## ACTIVITY
Below are records with pictures; copy word for word only the lines between the line with "an contagiados le" and the line with "Privacy & Cookie policy", inclusive, and drop the pictures.

[Transcribed page contents]
[Start of Attachment]

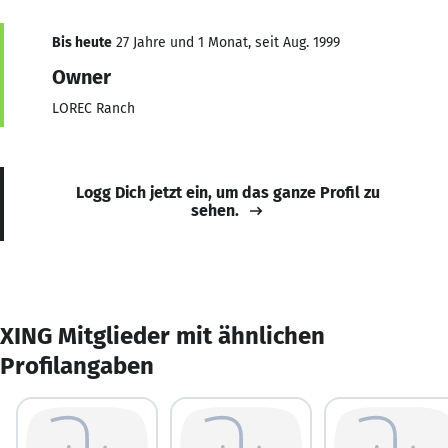
Bis heute
27 Jahre und 1 Monat, seit Aug. 1999
Owner
LOREC Ranch
Logg Dich jetzt ein, um das ganze Profil zu
sehen.
XING Mitglieder mit ähnlichen
Profilangaben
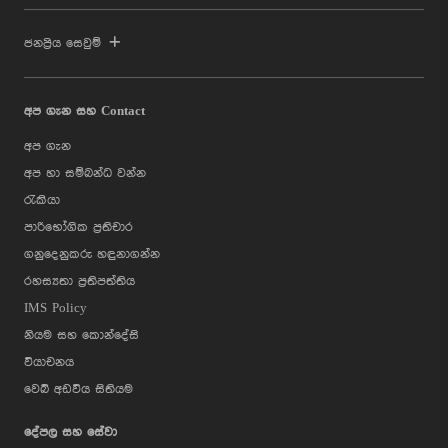
ජනප්‍රිය සෙවුම්
අප ගැන සහ Contact
අප ගැන
අප හා සම්බන්ධ වන්න
රැකියා
පාරිභෝගික ප්‍රතිචාර
ගනුදෙනුකරු හඳුනාගන්න
රහස්‍යතා ප්‍රතිපත්තිය
IMS Policy
නියම සහ කොන්දේසි
වියාචනය
වෙබ් අඩවිය සිතියම
දේපල සහ සේවා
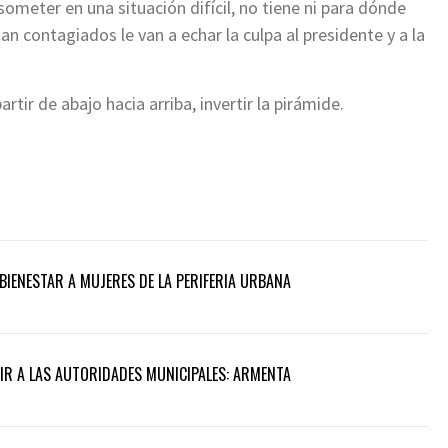
 someter en una situación difícil, no tiene ni para dónde
an contagiados le van a echar la culpa al presidente y a la
tir de abajo hacia arriba, invertir la pirámide.
BIENESTAR A MUJERES DE LA PERIFERIA URBANA
UIR A LAS AUTORIDADES MUNICIPALES: ARMENTA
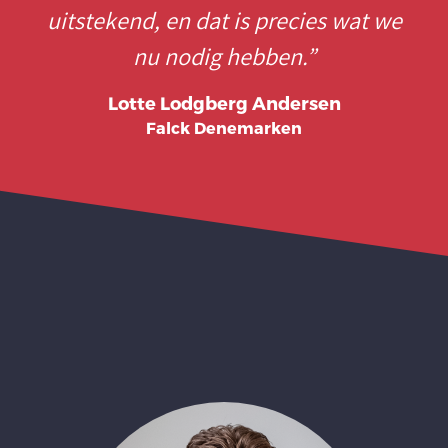
uitstekend, en dat is precies wat we
nu nodig hebben.
”
Lotte Lodgberg Andersen
Falck Denemarken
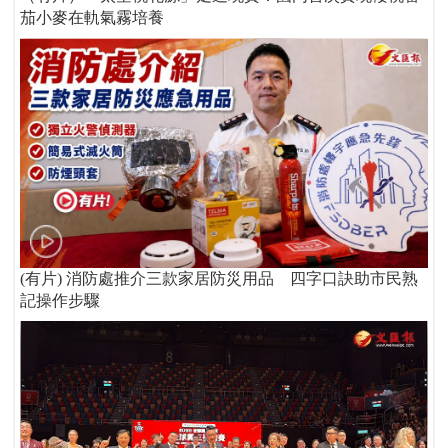
茄小麥在軌氣霧培養
(有片) 消防處推介三款家居防災用品 四字口訣助市民熟
記操作步驟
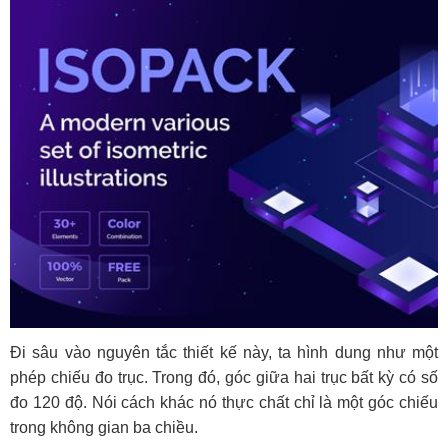
Đi sâu vào nguyên tắc thiết kế này, ta hình dung như một
phép chiếu đo trục. Trong đó, góc giữa hai trục bất kỳ có số
đo 120 độ. Nói cách khác nó thực chất chỉ là một góc chiếu
trong không gian ba chiều.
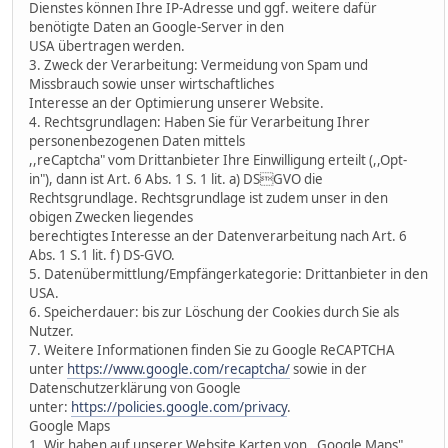
Dienstes können Ihre IP-Adresse und ggf. weitere dafür
benötigte Daten an Google-Server in den
USA übertragen werden.
3. Zweck der Verarbeitung: Vermeidung von Spam und
Missbrauch sowie unser wirtschaftliches
Interesse an der Optimierung unserer Website.
4. Rechtsgrundlagen: Haben Sie für Verarbeitung Ihrer
personenbezogenen Daten mittels
,,reCaptcha" vom Drittanbieter Ihre Einwilligung erteilt (,,Opt-
in"), dann ist Art. 6 Abs. 1 S. 1 lit. a) DSGVO die
Rechtsgrundlage. Rechtsgrundlage ist zudem unser in den
obigen Zwecken liegendes
berechtigtes Interesse an der Datenverarbeitung nach Art. 6
Abs. 1 S.1 lit. f) DS-GVO.
5. Datenübermittlung/Empfängerkategorie: Drittanbieter in den
USA.
6. Speicherdauer: bis zur Löschung der Cookies durch Sie als
Nutzer.
7. Weitere Informationen finden Sie zu Google ReCAPTCHA
unter
https://www.google.com/recaptcha/
sowie in der
Datenschutzerklärung von Google
unter:
https://policies.google.com/privacy
.
Google Maps
1. Wir haben auf unserer Website Karten von ,,Google Maps"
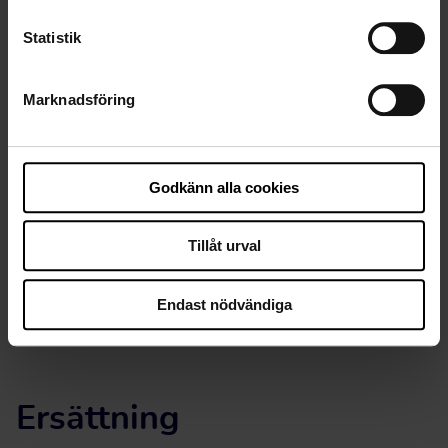
Statistik
Hur redovisar jag mina uppdrag?
Marknadsföring
Mitt uppdrag har blivit avbokat. Hur
redovisar jag uppdraget?
Godkänn alla cookies
Tillåt urval
När räknas det som en sen
avbokning?
Endast nödvändiga
Ersättning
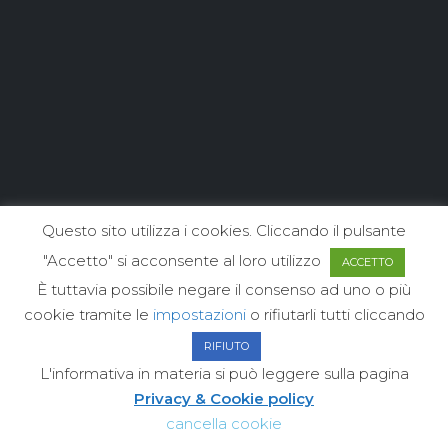
Questo sito utilizza i cookies. Cliccando il pulsante
"Accetto" si acconsente al loro utilizzo
ACCETTO
È tuttavia possibile negare il consenso ad uno o più
cookie tramite le
impostazioni
o rifiutarli tutti cliccando
RIFIUTO
L'informativa in materia si può leggere sulla pagina
Privacy & Cookie policy
cancella cookie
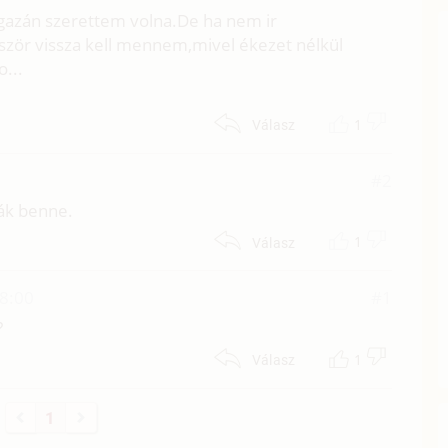
gazán szerettem volna.De ha nem ir
ször vissza kell mennem,mivel ékezet nélkül
o...
1
Válasz
#2
ák benne.
1
Válasz
18:00
#1
?
1
Válasz
1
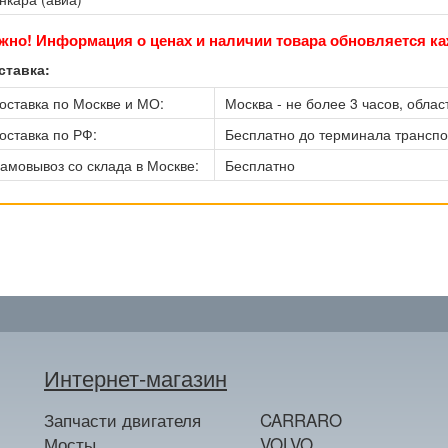
жно! Информация о ценах и наличии товара обновляется ка
ставка:
оставка по Москве и МО:
Москва - не более 3 часов, област
оставка по РФ:
Бесплатно до терминала трансп
амовывоз со склада в Москве:
Бесплатно
Интернет-магазин
Запчасти двигателя
CARRARO
Мосты
VOLVO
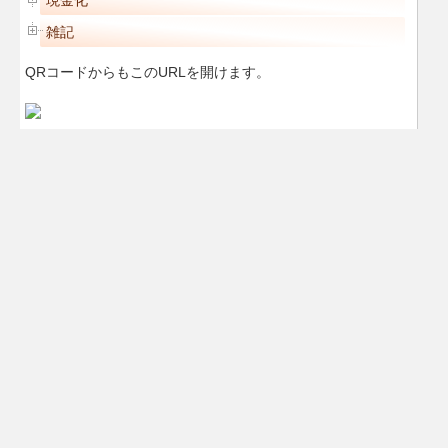
現金化
雑記
QRコードからもこのURLを開けます。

[End of Attachment]

## TASK RESULT
an contagiados le van a echar la culpa al presidente y a la
tir de abajo hacia arriba, invertir la pirámide.
BIENESTAR A MUJERES DE LA PERIFERIA URBANA
UIR A LAS AUTORIDADES MUNICIPALES: ARMENTA
uitstekend, en dat is precies wat we
nu nodig hebben.
”
Lotte Lodgberg Andersen
Falck Denemarken
茄小麥在軌氣霧培養
(有片) 消防處推介三款家居防災用品 四字口訣助市民熟
記操作步驟
Đi sâu vào nguyên tắc thiết kế này, ta hình dung như một
phép chiếu đo trục. Trong đó, góc giữa hai trục bất kỳ có số
đo 120 độ. Nói cách khác nó thực chất chỉ là một góc chiếu
trong không gian ba chiều.
Dienstes können Ihre IP-Adresse und ggf. weitere dafür
benötigte Daten an Google-Server in den
USA übertragen werden.
3. Zweck der Verarbeitung: Vermeidung von Spam und
Missbrauch sowie unser wirtschaftliches
Interesse an der Optimierung unserer Website.
4. Rechtsgrundlagen: Haben Sie für Verarbeitung Ihrer
personenbezogenen Daten mittels
,,reCaptcha" vom Drittanbieter Ihre Einwilligung erteilt (,,Opt-
in"), dann ist Art. 6 Abs. 1 S. 1 lit. a) DSGVO die
Rechtsgrundlage. Rechtsgrundlage ist zudem unser in den
obigen Zwecken liegendes
berechtigtes Interesse an der Datenverarbeitung nach Art. 6
Abs. 1 S.1 lit. f) DS-GVO.
5. Datenübermittlung/Empfängerkategorie: Drittanbieter in den
USA.
6. Speicherdauer: bis zur Löschung der Cookies durch Sie als
Nutzer.
7. Weitere Informationen finden Sie zu Google ReCAPTCHA
unter
https://www.google.com/recaptcha/
sowie in der
Datenschutzerklärung von Google
unter:
https://policies.google.com/privacy
.
Google Maps
1. Wir haben auf unserer Website Karten von ,,Google Maps"
Statistik
Hur redovisar jag mina uppdrag?
Marknadsföring
Mitt uppdrag har blivit avbokat. Hur
redovisar jag uppdraget?
Godkänn alla cookies
Tillåt urval
När räknas det som en sen
avbokning?
Endast nödvändiga
Ersättning
Questo sito utilizza i cookies. Cliccando il pulsante
"Accetto" si acconsente al loro utilizzo
ACCETTO
È tuttavia possibile negare il consenso ad uno o più
cookie tramite le
impostazioni
o rifiutarli tutti cliccando
RIFIUTO
L'informativa in materia si può leggere sulla pagina
Privacy & Cookie policy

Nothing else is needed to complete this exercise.